Yes, sorry I should have stated that in my first post....2-stage.

f.


----------



## HCBPH (Mar 8, 2011)

*Manual*

I do have one for a c950-52930 if that's close enough (11 hp 31"). If it is, send me a PM with your email address.


----------



## fields (Feb 29, 2012)

PM sent.

Thank you, 

f.


----------



## fields (Feb 29, 2012)

Manual rec'd, and much appreciated !

Got just over 5 inches of the white stuff Friday, along with the drifting from the brisk winds, and overnight another 2 inches.

f.


----------



## detdrbuzzard (Jan 20, 2012)

fields said:


> Manual rec'd, and much appreciated !
> 
> Got just over 5 inches of the white stuff Friday, along with the drifting from the brisk winds, and overnight another 2 inches.
> 
> f.


 and you didn't invite your SBF budds over to do snow


----------



## fields (Feb 29, 2012)

Sorry, there just wouldn't be enough for all of us.....Get my two driveways done. the deck, and the neighbor's steps and driveway done (she's handicapped....wheelchair), and there's no more snow, until next time. I know, selfish, but I have been known to be greedy at times. 

f.


----------



## SkyBry (Nov 26, 2016)

*Craftsman II 11.0/31 manual needed... *



HCBPH said:


> I do have one for a c950-52930 if that's close enough (11 hp 31"). If it is, send me a PM with your email address.
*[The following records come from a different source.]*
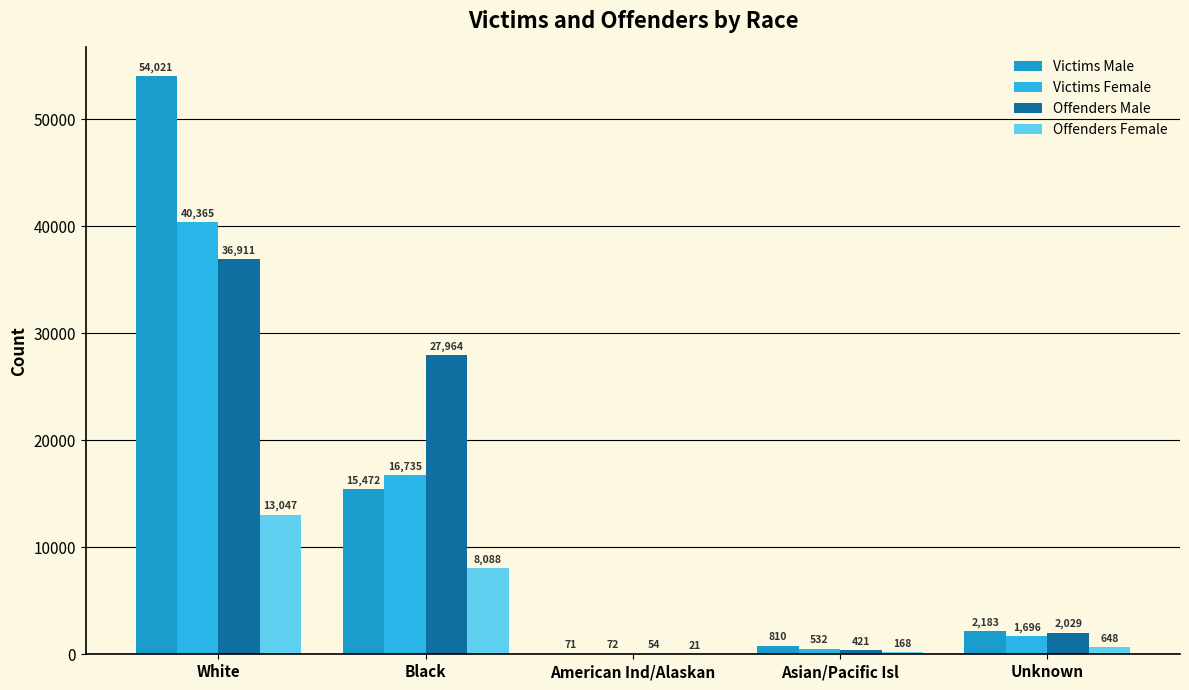

What is the total value across all series at Asian/Pacific Isl?

1931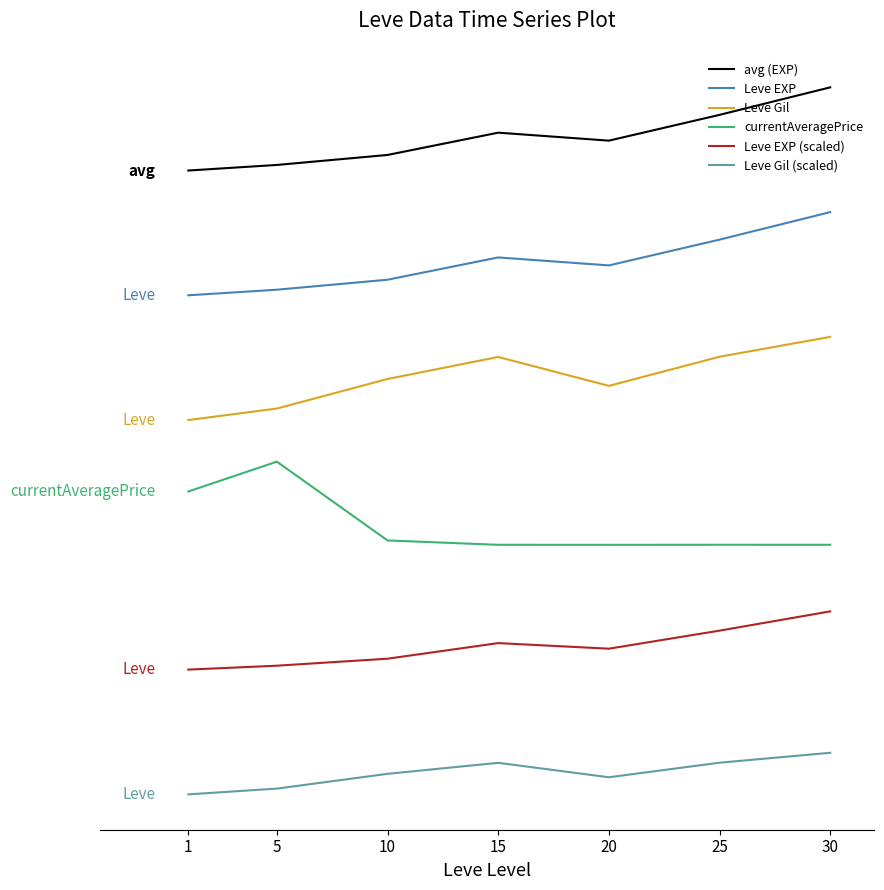

Between 15 and 25, which series saw the biggest shift?

avg (EXP)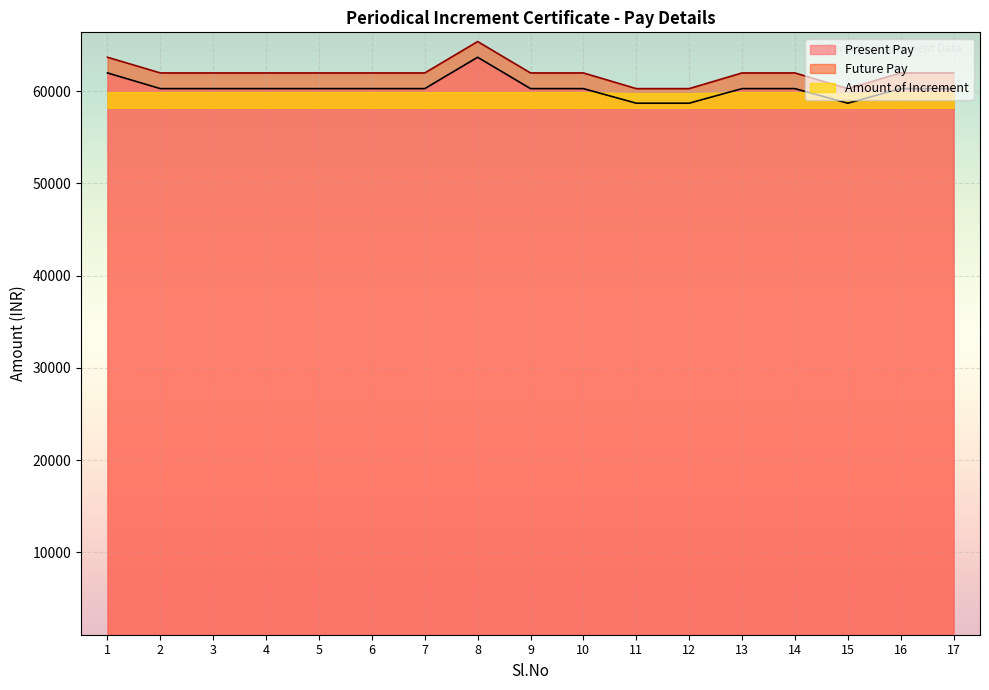

True or false: Future Pay and Present Pay cross at least once.

False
I realize this is an older post, but I could really use a copy of this manual as well. My Craftsman auger has no strength to move the snow, and it's not the sheer pins... I have the feeling it's a belt, but I'd like to go at it with some prep before I start poking around. Any assistance would be GREATLY appreciated! 


-Bry


----------



## e.fisher26 (Nov 6, 2016)

I'd say its probably a belt. can you move the auger by hand?


Sent from my iPhone using Tapatalk


----------



## skutflut (Oct 16, 2015)

SkyBry said:


> I realize this is an older post, but I could really use a copy of this manual as well. My Craftsman auger has no strength to move the snow, and it's not the sheer pins... I have the feeling it's a belt, but I'd like to go at it with some prep before I start poking around. Any assistance would be GREATLY appreciated!
> 
> 
> -Bry


https://www.partstree.com/parts/mur...stage-snowthrower-2007-sears/handle-assembly/

Try this location, similar blower, but the 27" size. You should probably start a new thread for this, instead of latching onto an 4 year old one.


----------